━━ Entries provided ━━
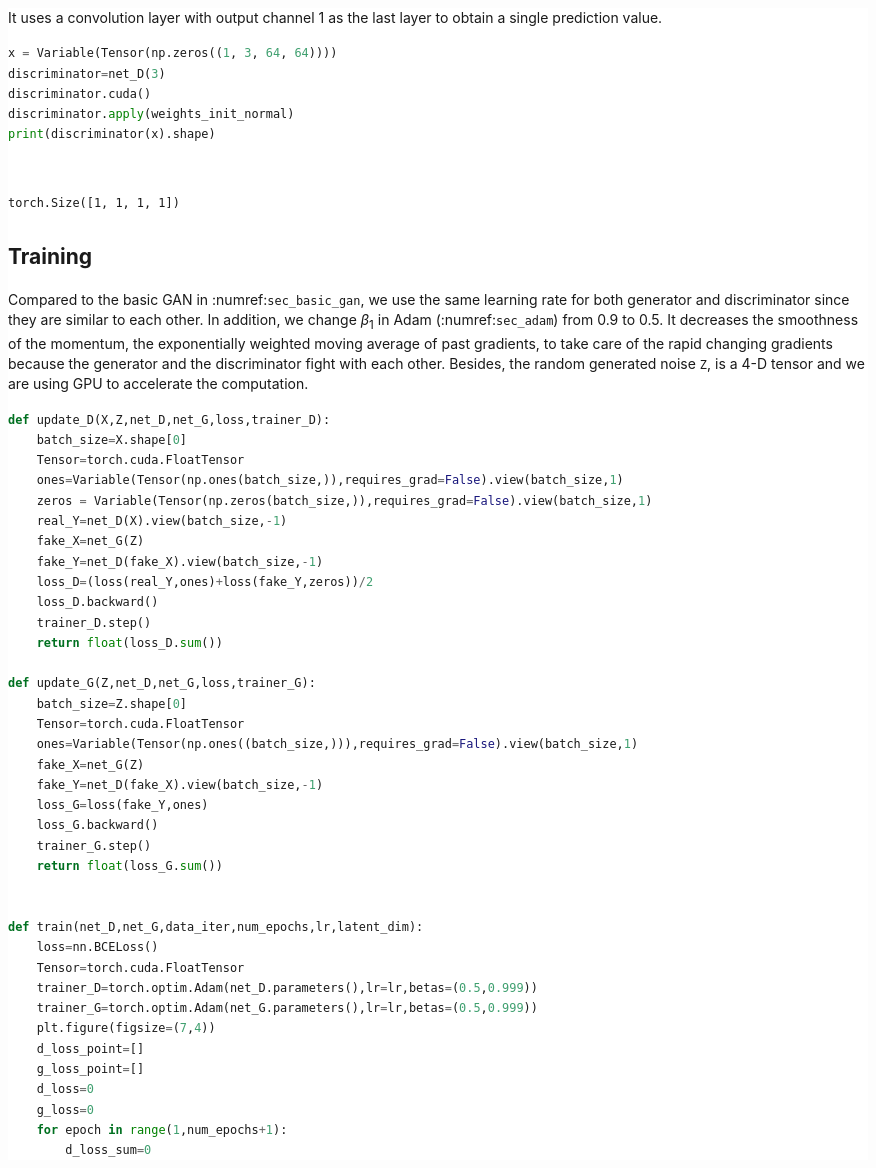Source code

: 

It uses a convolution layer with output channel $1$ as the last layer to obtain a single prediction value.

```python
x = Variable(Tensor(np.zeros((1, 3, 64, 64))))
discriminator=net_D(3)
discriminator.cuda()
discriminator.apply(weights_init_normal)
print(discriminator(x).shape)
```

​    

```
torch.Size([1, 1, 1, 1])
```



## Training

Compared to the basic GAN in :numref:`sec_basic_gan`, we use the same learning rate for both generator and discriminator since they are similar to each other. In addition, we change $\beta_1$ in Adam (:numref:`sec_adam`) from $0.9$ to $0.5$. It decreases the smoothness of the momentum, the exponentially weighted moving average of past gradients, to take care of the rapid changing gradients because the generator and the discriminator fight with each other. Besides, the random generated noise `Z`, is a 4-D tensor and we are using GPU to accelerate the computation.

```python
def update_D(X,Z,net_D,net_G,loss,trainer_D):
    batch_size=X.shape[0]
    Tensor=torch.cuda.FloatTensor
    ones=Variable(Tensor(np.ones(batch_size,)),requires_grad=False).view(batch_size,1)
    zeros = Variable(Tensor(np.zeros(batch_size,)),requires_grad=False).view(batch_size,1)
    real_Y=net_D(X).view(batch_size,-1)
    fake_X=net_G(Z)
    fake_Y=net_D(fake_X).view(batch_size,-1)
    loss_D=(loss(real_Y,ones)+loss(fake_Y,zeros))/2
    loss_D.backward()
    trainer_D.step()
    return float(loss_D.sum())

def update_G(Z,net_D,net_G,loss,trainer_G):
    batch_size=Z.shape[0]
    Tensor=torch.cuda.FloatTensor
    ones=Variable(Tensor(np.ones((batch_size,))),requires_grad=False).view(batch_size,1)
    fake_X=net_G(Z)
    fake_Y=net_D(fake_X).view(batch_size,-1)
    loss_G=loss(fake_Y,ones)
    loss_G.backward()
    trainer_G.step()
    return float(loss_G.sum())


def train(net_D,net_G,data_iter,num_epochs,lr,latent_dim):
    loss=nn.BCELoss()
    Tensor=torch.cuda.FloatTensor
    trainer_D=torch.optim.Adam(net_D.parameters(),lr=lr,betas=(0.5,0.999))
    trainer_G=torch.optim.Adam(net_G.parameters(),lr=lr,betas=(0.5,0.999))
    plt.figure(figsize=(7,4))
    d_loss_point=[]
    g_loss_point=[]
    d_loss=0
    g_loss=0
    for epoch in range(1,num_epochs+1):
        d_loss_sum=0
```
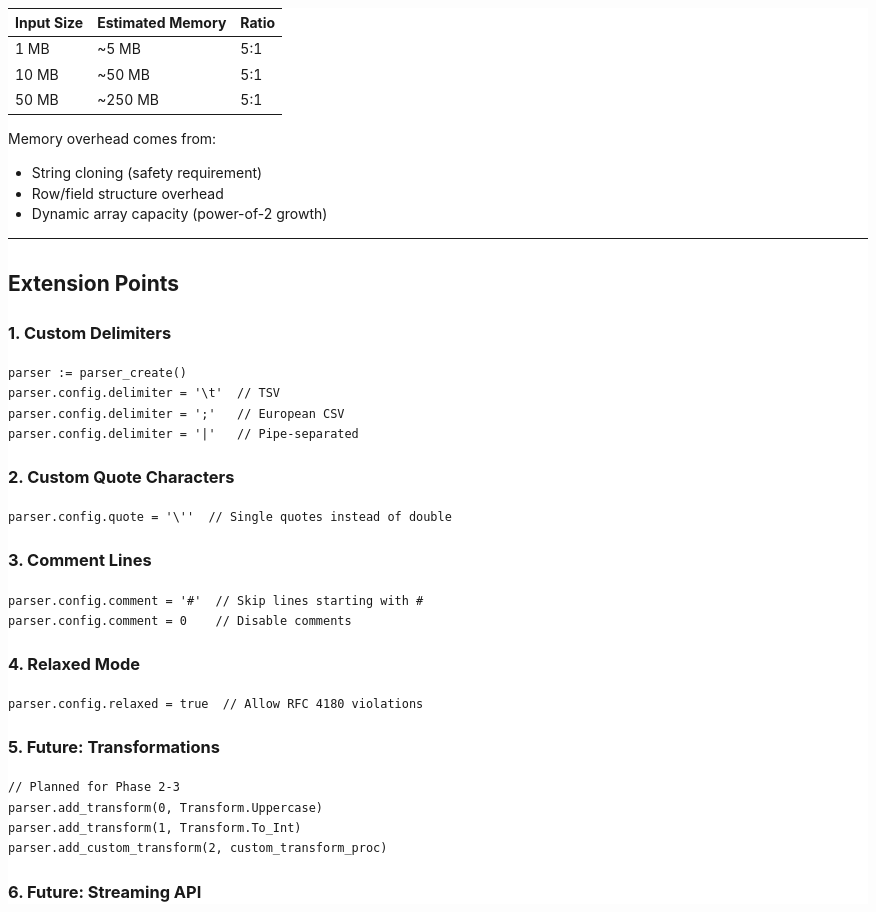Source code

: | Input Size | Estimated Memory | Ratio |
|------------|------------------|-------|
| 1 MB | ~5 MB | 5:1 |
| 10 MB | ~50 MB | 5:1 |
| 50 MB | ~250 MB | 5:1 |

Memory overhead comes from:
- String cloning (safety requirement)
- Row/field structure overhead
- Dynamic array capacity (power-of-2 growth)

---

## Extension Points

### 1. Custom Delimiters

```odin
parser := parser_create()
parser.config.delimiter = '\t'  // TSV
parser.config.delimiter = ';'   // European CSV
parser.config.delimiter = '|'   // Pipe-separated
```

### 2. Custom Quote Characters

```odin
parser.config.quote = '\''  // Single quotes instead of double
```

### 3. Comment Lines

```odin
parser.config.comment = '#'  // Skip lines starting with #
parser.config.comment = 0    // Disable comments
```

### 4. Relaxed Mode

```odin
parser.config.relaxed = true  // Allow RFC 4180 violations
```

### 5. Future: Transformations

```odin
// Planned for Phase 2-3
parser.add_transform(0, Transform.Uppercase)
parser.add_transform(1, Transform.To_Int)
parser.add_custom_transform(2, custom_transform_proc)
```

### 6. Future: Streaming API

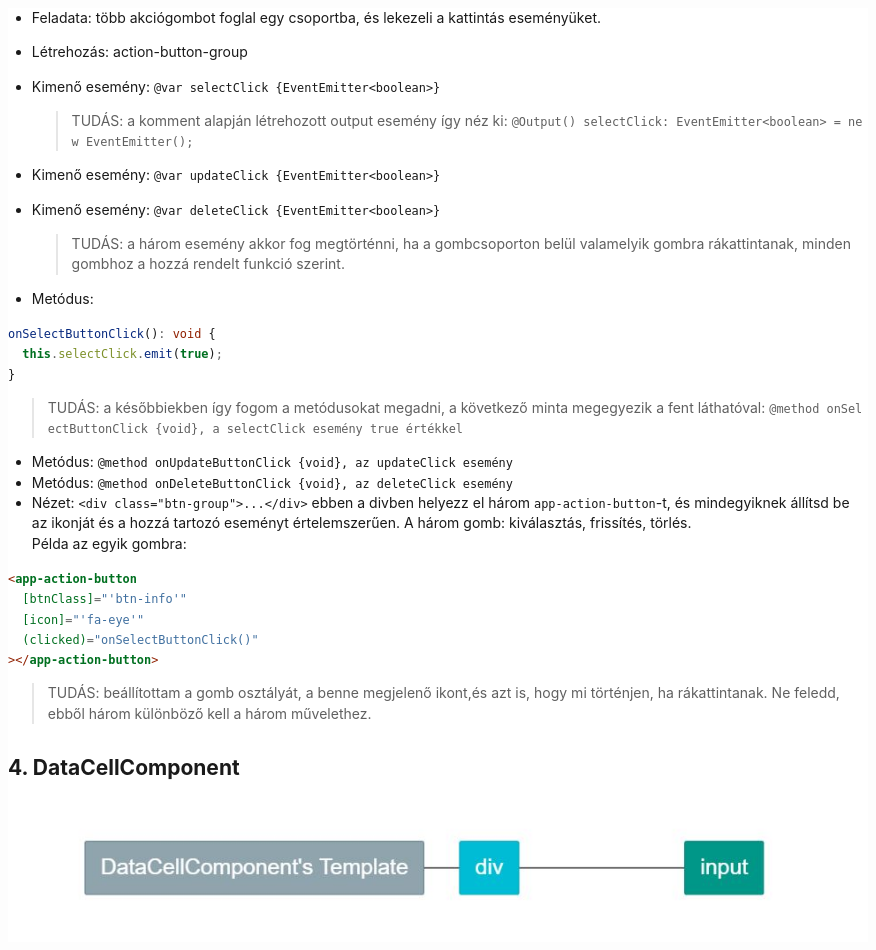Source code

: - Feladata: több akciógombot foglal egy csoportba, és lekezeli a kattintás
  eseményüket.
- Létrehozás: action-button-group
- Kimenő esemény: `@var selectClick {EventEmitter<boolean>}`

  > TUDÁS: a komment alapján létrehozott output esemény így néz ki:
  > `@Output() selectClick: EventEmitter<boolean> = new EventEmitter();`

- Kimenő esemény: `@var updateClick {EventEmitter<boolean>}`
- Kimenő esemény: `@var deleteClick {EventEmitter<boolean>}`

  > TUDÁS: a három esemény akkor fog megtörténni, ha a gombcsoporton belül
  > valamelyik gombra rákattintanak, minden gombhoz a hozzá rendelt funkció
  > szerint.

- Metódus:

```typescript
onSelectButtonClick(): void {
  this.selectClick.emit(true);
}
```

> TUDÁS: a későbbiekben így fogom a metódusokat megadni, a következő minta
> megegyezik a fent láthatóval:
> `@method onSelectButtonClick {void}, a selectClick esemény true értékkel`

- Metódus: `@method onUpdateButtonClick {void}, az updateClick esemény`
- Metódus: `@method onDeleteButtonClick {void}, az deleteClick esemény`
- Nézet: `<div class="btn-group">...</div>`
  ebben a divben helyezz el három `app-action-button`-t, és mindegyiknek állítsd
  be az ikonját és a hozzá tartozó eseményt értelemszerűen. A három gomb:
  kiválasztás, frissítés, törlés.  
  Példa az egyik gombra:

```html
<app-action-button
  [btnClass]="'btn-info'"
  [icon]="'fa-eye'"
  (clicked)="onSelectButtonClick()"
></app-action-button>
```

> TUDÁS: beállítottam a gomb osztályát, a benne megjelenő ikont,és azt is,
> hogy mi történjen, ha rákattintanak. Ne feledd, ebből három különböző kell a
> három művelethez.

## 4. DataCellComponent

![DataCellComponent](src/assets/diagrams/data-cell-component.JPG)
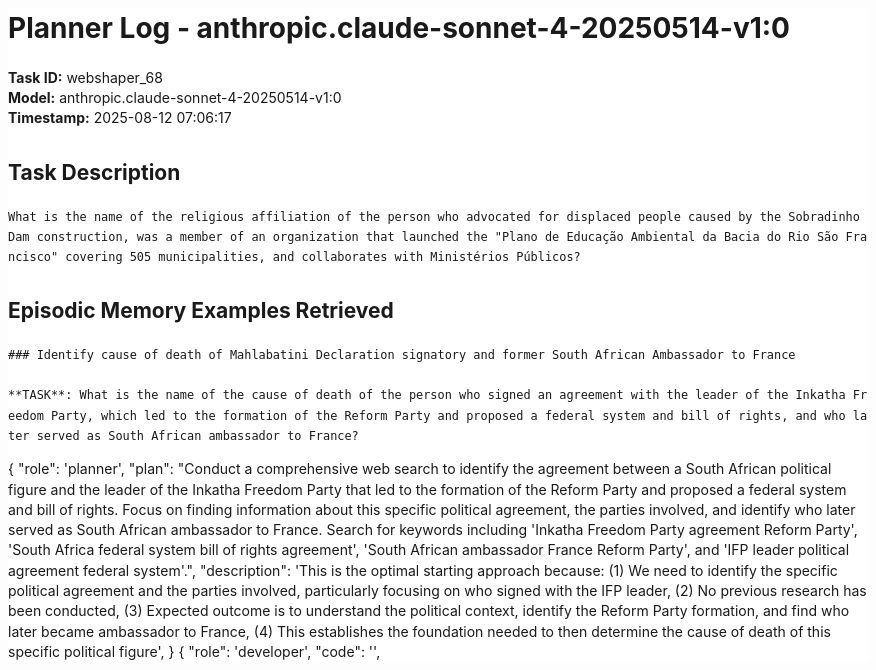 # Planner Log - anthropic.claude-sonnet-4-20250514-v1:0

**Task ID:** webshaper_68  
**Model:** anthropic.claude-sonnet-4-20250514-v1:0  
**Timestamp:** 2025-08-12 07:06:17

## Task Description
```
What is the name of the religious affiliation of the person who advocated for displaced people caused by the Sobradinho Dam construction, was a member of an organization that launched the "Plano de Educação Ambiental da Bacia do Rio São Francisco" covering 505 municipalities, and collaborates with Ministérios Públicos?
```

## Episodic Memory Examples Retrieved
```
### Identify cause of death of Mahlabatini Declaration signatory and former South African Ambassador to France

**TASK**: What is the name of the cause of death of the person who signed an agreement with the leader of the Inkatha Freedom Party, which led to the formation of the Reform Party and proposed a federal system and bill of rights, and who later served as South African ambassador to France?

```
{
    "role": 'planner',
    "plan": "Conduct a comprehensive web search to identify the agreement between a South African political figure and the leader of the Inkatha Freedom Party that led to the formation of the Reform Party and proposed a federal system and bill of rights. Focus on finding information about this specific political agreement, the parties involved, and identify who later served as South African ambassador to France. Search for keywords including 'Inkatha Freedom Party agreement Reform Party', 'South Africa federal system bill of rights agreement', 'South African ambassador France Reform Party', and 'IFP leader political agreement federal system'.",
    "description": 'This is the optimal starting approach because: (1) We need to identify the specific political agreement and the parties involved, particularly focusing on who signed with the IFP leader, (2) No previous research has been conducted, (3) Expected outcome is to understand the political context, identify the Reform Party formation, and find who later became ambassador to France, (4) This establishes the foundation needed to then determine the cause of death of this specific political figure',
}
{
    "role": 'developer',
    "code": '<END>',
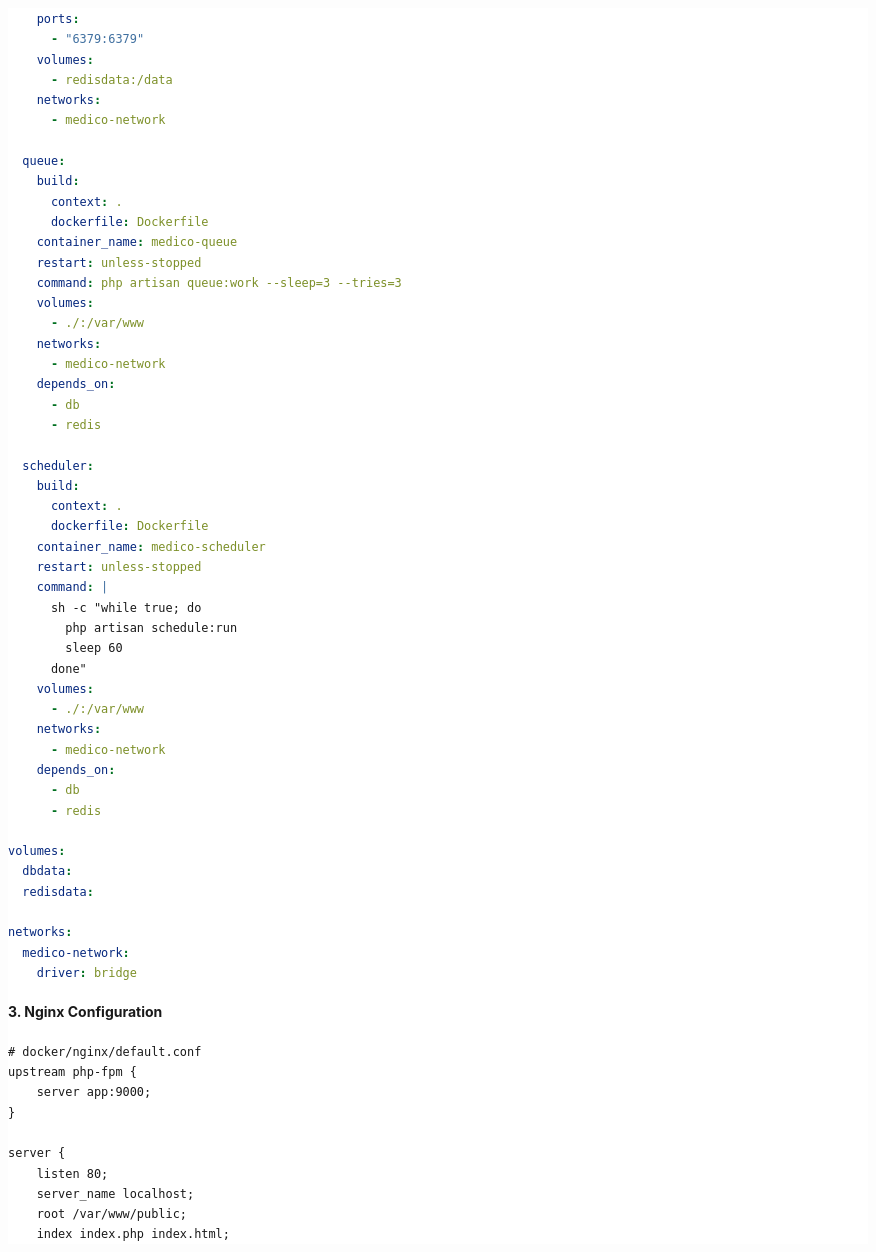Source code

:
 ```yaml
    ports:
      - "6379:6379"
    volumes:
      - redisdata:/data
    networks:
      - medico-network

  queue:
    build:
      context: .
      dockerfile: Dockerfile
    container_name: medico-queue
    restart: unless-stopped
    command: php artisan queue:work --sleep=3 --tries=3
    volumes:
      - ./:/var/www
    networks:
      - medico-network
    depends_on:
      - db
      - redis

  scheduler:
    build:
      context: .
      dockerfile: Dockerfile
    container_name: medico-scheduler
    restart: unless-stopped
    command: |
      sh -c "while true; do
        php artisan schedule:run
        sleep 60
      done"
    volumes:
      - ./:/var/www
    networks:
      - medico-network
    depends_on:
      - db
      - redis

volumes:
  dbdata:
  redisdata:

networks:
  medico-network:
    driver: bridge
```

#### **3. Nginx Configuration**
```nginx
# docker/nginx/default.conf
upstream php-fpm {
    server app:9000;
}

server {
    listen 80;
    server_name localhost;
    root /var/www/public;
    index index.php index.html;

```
━━━
→ **Your assignment**: Among the records, find each line where the word "void" occurs, and copy it.

→ **Answer to this exercise**:
onSelectButtonClick(): void {
> `@method onSelectButtonClick {void}, a selectClick esemény true értékkel`
- Metódus: `@method onUpdateButtonClick {void}, az updateClick esemény`
- Metódus: `@method onDeleteButtonClick {void}, az deleteClick esemény`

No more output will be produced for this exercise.